> **WHAT YOU SHOULD DO**:
Given the entries that follow, write out exactly the lines starting at the one containing "X106680000Y-113665000D03*" and ending at the one containing "X96520000Y-60960000D03*", both ends included, and only those.

> **Entries taken from a collection**:

----

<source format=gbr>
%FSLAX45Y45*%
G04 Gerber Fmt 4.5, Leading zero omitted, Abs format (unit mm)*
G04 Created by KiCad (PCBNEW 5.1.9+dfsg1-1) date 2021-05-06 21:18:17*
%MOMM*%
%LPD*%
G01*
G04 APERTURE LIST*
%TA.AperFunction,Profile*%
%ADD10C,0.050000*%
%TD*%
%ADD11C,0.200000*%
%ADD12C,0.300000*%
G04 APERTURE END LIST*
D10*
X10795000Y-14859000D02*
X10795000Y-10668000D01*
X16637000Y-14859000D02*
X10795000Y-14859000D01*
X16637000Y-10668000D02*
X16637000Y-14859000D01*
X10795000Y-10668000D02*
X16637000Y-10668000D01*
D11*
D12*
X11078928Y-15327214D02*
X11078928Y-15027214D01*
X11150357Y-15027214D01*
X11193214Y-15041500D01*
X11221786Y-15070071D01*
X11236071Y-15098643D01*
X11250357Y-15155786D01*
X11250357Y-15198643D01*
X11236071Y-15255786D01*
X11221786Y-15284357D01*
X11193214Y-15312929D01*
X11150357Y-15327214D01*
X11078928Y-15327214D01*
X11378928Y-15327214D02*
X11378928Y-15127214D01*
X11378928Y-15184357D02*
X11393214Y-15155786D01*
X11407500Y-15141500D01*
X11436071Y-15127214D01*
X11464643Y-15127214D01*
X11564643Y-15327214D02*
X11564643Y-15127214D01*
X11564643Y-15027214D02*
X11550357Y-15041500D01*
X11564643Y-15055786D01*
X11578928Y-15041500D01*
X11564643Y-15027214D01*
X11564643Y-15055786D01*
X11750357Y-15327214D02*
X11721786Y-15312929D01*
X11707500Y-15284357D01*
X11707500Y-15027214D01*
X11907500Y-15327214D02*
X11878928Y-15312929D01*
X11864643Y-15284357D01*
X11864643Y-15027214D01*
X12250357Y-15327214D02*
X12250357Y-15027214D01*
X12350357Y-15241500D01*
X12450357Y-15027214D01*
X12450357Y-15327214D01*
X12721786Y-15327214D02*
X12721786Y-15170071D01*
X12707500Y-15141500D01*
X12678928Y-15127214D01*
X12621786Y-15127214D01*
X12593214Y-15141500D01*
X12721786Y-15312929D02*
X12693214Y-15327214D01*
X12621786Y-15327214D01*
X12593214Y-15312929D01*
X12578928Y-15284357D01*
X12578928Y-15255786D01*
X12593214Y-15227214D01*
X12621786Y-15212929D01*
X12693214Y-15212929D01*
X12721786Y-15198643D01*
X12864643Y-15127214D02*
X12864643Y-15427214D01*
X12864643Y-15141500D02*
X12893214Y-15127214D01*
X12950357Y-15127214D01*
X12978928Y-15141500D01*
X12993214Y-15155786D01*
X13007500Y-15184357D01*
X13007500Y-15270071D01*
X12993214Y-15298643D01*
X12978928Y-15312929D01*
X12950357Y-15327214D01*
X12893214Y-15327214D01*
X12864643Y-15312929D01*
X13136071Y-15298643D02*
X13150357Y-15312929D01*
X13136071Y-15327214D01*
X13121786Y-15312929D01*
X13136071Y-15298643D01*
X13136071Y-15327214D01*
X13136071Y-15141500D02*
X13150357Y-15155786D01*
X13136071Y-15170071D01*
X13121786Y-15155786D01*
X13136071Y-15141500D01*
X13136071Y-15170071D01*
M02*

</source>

----

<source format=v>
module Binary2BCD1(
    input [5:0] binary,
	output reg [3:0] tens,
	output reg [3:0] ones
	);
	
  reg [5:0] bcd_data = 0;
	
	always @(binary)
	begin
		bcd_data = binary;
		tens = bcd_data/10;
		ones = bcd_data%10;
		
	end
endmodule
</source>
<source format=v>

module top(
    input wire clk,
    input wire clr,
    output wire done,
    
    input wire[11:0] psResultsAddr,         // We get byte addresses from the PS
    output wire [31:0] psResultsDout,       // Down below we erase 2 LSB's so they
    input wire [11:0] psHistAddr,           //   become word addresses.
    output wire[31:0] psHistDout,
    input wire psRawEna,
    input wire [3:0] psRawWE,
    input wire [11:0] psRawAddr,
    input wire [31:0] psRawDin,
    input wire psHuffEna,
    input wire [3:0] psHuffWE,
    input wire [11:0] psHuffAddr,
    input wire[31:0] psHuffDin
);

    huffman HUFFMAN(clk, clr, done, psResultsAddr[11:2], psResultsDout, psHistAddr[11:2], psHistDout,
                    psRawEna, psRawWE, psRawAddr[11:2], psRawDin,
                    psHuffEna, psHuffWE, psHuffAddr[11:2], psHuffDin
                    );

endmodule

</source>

----

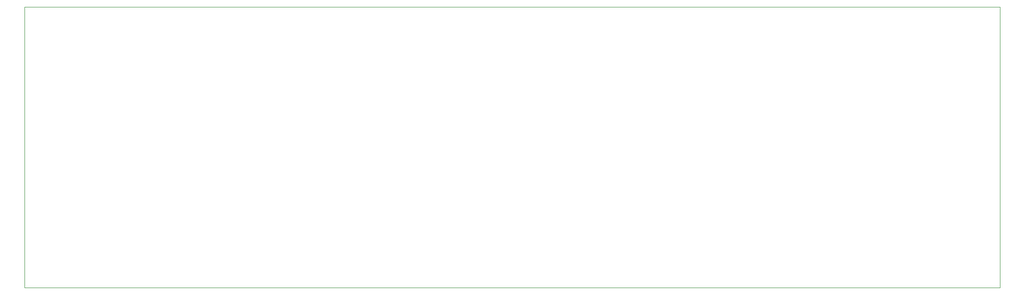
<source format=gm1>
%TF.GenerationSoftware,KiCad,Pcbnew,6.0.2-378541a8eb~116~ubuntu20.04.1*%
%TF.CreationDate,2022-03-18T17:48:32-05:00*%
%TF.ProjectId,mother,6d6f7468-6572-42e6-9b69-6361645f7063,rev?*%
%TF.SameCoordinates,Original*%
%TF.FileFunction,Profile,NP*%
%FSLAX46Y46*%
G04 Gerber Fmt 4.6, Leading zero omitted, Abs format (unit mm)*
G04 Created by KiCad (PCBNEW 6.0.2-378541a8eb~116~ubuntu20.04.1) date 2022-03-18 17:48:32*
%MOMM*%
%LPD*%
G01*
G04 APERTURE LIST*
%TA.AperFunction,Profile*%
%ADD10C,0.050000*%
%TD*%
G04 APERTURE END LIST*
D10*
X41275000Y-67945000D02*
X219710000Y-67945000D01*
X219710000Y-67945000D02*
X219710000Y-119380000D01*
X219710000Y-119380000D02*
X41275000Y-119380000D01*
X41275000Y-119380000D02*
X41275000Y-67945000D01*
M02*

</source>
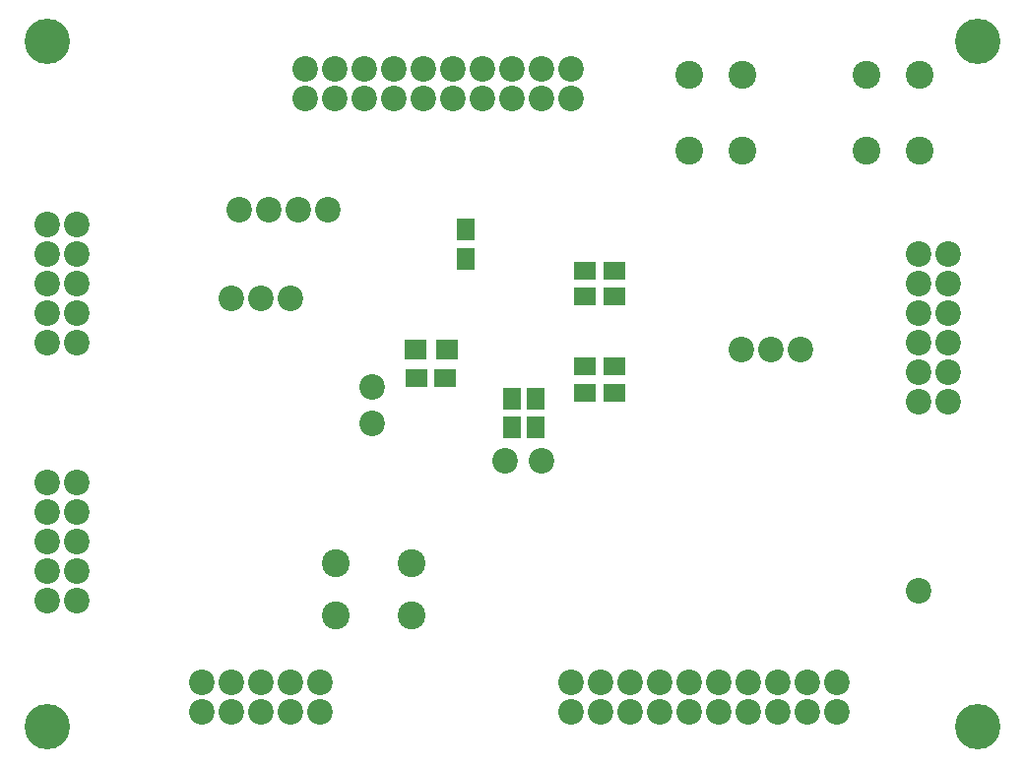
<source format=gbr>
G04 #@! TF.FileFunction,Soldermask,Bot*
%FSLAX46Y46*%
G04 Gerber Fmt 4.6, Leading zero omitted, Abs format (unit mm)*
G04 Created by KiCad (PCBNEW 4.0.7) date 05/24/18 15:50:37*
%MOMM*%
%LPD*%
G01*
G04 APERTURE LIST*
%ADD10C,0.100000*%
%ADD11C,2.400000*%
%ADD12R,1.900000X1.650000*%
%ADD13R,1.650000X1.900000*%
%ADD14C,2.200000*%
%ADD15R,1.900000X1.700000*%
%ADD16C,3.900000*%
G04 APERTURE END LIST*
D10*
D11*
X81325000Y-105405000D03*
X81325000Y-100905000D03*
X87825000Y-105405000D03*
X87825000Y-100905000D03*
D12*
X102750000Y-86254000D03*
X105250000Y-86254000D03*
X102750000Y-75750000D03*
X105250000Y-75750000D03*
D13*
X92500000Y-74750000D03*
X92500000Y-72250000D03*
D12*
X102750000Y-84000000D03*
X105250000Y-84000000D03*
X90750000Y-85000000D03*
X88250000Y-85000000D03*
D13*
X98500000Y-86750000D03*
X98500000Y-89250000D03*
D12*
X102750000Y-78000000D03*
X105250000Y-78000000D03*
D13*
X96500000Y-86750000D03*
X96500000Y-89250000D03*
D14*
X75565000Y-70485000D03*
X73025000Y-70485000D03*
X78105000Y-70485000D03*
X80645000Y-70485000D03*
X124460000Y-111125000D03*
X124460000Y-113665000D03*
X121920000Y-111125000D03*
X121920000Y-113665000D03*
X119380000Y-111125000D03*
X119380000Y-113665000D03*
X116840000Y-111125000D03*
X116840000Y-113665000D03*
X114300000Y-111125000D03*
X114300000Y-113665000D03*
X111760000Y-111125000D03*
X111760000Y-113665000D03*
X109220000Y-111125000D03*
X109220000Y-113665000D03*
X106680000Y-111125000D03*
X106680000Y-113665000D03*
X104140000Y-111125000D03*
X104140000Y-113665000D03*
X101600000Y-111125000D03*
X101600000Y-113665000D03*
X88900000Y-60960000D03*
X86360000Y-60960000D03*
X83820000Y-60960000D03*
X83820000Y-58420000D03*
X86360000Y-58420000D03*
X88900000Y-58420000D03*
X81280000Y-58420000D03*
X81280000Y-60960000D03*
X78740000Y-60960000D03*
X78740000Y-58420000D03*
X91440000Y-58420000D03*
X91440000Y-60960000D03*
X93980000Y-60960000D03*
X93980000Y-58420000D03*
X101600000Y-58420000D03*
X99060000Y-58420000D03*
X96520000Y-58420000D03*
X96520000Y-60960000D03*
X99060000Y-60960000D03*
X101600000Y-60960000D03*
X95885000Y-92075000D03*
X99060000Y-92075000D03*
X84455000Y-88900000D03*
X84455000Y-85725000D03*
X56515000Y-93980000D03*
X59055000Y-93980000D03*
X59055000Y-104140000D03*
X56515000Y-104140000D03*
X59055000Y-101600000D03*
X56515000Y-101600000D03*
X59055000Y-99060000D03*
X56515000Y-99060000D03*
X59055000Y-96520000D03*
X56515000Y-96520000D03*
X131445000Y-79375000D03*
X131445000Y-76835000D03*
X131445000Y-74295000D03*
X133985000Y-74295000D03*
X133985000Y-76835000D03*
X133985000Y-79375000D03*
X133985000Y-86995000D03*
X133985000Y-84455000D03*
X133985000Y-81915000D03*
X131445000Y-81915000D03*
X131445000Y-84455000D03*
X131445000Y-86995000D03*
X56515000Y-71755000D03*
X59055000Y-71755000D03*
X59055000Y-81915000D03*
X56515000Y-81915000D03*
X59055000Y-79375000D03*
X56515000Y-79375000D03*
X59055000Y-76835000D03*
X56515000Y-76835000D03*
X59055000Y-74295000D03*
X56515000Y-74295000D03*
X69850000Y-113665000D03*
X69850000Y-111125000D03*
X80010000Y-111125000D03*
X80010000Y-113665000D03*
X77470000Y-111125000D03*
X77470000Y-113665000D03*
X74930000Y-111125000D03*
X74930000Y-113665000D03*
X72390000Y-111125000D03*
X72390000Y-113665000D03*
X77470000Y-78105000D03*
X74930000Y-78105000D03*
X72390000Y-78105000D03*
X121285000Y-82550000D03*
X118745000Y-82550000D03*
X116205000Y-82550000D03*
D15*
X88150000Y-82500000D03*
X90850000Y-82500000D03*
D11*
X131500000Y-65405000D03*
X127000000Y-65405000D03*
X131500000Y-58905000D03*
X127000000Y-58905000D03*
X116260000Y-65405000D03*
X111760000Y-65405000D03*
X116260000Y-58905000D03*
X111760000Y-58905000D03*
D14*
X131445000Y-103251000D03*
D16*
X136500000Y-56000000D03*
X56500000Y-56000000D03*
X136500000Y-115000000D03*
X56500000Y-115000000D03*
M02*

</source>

----

> **RESPONSE BOX**:
X106680000Y-113665000D03*
X104140000Y-111125000D03*
X104140000Y-113665000D03*
X101600000Y-111125000D03*
X101600000Y-113665000D03*
X88900000Y-60960000D03*
X86360000Y-60960000D03*
X83820000Y-60960000D03*
X83820000Y-58420000D03*
X86360000Y-58420000D03*
X88900000Y-58420000D03*
X81280000Y-58420000D03*
X81280000Y-60960000D03*
X78740000Y-60960000D03*
X78740000Y-58420000D03*
X91440000Y-58420000D03*
X91440000Y-60960000D03*
X93980000Y-60960000D03*
X93980000Y-58420000D03*
X101600000Y-58420000D03*
X99060000Y-58420000D03*
X96520000Y-58420000D03*
X96520000Y-60960000D03*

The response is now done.